Nesse momento, surge a figura de Moacyr Scliar, formado em Medicina pela UFRGS em 1962. Como orador da turma, faz saudação ao paraninfo César Costa e homenageados:
“Nós homenageamos em César Costa o mestre que fez do seu saber um meio para nos ensinar, antes de tudo, a respeitar o ser humano. Estamos diante de Pedro Luiz Costa e Paulo Duarte, obstetras, e de Décio Martins Costa, Raul Seibel e Rubião Hoefel e nos lembramos de seus ensinamentos. Estamos diante de Tauphick Saadi, Arthur Mickelberg, João Antunes, Ênio B. Ferreira, Loreno Brentano – todos mestres no verdadeiro sentido da palavra, embora nenhum investido da eternização na cátedra. Estamos diante de Paulo Pires da Silveira, funcionário dedicado, a quem muito devemos e que personifica o esforço de todos os heróis obscuros sobre os quais se apoia a Universidade Brasileira.
Meus colegas: aproxima-se a despedida. Durante seis anos, nós, que éramos estranhos, nos tornamos amigos e, mais do que amigos, irmãos. Tivemos juntos alegrias. Tivemos a tristeza imensa de ver, neste dia derradeiro, que há entre nós um lugar vazio: o lugar do colega que foi vítima do terrível mal que tantas vezes aprendemos a temer. Lembraremos que, tendo a doença tão perto de nós, maiores serão nossas forças para combatê-la... Prossigamos juntos, estamos presentes”.

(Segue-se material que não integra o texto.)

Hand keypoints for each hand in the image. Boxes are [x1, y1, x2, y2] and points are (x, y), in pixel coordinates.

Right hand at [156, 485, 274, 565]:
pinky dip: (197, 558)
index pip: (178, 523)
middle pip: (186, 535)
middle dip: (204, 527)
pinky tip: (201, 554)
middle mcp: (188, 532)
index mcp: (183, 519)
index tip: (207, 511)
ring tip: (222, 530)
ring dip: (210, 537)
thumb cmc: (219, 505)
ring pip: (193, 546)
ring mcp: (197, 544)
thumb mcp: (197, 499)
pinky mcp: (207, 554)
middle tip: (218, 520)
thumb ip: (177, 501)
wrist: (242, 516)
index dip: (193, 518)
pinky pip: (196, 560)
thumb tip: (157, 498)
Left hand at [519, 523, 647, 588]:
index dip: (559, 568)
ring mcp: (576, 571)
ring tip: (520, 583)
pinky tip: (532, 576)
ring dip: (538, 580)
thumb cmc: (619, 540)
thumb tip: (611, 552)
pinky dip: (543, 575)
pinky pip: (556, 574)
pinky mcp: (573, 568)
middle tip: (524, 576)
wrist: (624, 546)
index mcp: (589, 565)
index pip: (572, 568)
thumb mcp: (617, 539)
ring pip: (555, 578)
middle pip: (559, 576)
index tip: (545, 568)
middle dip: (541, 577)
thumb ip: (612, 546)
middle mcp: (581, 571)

Nove dias depois de sua formatura, Moacyr Scliar estava no seu primeiro plantão como médico residente da enfermaria 29 da Santa Casa. Foi chamado para atender um paciente jovem que vinha de Santa Catarina após acidente causado pela picada de uma aranha. Homem de origem germânica, com uma tez clara, mas a pele dele estava marrom em função da hemólise violenta. Havia também redução da hemoglobina, resultando em intensa anemia. Além disso, desenvolvera quadro de insuficiência renal aguda. Diante daquela emergência, foi decidido proceder a hemodiálise. Aqui, nunca havia sido feita.
O aparelho estava na embalagem. A equipe médica abriu e leu o manual de instruções. Era como se fosse uma receita, passo a passo. Partiram aos procedimentos e, para a felicidade da equipe, deu certo e Scliar lembrou, sobretudo, a vibração do doutor Moyses Lerrer, que tinha acompanhado a realização de diálises em São Paulo. Estava ansioso e, felizmente, tudo funcionou bem. Foi feita, naquele dia, a primeira hemodiálise no RS.

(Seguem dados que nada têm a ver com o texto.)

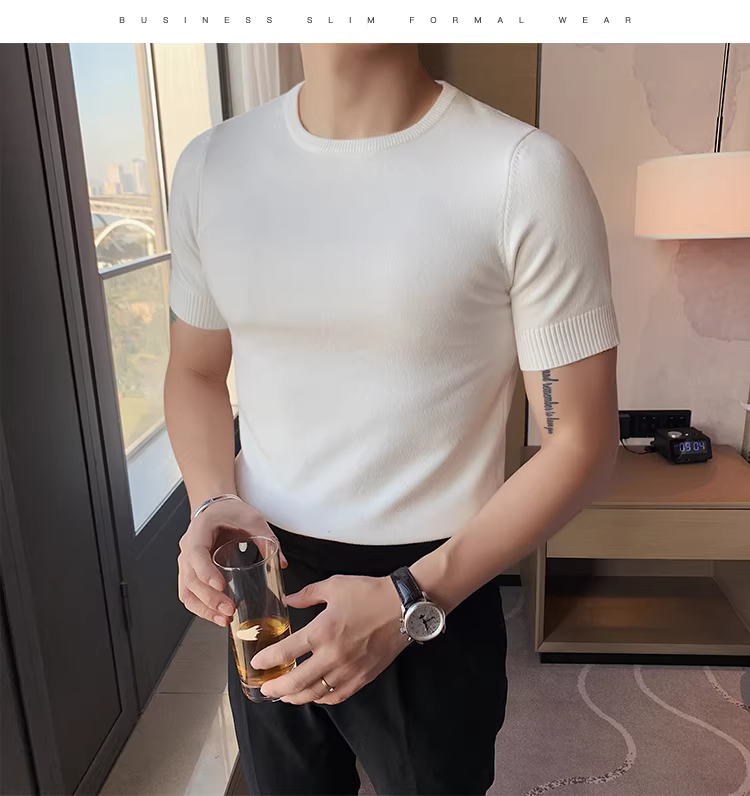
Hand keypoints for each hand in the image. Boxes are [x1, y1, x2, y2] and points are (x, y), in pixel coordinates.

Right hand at [177, 499, 286, 626]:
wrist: (215, 508)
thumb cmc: (229, 512)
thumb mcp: (252, 518)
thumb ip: (266, 538)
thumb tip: (281, 562)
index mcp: (200, 530)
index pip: (196, 553)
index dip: (206, 572)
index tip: (220, 585)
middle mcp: (188, 547)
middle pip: (191, 578)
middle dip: (209, 598)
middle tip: (228, 609)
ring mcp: (186, 562)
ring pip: (187, 591)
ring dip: (203, 609)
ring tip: (223, 620)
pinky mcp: (191, 573)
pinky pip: (190, 594)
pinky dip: (201, 608)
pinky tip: (216, 616)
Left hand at [251, 574, 408, 704]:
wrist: (403, 607)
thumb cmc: (369, 593)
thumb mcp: (334, 586)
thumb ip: (307, 594)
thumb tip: (289, 600)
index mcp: (322, 631)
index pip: (286, 653)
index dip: (267, 661)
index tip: (258, 664)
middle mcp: (332, 656)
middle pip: (296, 681)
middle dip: (276, 688)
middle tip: (266, 688)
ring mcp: (348, 670)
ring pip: (315, 694)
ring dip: (296, 697)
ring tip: (285, 696)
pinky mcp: (363, 678)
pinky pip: (337, 696)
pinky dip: (322, 699)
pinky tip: (315, 696)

O estado do paciente era muito grave e, infelizmente, ele faleceu depois de vários dias. A equipe era formada basicamente pelo professor Antônio Azambuja, o supervisor geral, Moyses Lerrer, o chefe mais efetivo, e Scliar, o residente responsável pelo atendimento do jovem paciente. Faziam parte, também, Domingos D’Avila, então um doutorando brilhante, antecipando o brilhante médico que seria, e a doutora Ana Maria Maciel Alves, que dividia a sua atenção entre a nefrologia e a cardiologia. Depois disso, nossa equipe fez inúmeros procedimentos, tanto de hemodiálise como de diálise peritoneal.

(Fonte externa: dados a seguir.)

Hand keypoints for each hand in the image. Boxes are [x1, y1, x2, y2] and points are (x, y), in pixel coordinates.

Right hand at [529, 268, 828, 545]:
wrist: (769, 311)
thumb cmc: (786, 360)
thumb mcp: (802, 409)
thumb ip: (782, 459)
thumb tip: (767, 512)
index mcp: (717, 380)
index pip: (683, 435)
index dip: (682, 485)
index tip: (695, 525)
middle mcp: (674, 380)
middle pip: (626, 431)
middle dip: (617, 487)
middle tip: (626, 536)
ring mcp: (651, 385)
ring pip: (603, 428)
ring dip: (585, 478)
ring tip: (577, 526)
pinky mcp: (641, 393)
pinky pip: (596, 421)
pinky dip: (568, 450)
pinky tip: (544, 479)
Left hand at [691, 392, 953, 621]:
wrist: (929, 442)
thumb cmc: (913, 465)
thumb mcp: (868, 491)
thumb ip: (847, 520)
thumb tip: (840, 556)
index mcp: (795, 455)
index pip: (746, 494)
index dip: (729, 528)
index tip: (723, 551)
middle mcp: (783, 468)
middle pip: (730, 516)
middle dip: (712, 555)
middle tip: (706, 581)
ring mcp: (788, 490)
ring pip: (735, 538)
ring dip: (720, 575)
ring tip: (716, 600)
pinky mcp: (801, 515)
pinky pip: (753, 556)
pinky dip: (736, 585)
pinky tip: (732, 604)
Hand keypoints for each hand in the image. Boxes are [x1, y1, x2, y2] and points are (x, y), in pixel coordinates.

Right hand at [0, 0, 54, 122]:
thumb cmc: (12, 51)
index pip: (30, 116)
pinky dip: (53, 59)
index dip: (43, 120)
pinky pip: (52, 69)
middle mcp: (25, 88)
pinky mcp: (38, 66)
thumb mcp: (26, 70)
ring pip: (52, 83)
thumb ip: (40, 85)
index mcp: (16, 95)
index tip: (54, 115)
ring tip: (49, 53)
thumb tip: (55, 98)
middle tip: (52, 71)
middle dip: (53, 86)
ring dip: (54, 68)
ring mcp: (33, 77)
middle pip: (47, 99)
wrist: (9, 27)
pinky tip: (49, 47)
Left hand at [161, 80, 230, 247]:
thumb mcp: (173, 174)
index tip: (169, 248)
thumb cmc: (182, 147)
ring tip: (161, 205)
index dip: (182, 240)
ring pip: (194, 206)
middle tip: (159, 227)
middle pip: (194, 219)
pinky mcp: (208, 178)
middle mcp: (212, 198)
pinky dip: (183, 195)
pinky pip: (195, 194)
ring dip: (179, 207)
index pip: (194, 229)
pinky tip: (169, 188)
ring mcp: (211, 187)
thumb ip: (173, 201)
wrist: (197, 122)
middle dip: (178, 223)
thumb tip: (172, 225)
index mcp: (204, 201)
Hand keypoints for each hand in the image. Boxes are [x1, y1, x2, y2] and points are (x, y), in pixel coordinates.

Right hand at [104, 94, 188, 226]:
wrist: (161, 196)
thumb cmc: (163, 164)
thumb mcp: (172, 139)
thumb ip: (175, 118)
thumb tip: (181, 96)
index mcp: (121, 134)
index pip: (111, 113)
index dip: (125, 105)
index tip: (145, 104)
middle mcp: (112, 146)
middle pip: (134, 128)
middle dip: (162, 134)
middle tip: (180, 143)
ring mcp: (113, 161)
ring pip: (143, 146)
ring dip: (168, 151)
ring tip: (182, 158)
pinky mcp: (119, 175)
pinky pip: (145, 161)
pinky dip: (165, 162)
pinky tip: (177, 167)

Scliar saiu exausto do seu primeiro plantão, mas feliz e realizado com sua atuação no primeiro dia. Escolheu como especialidade a nefrologia, apoiado por seus mestres: Antônio Azambuja, Moysés Lerrer e Cesar Costa. Entrou para a história da medicina gaúcha como o primeiro residente a utilizar a hemodiálise no Rio Grande do Sul.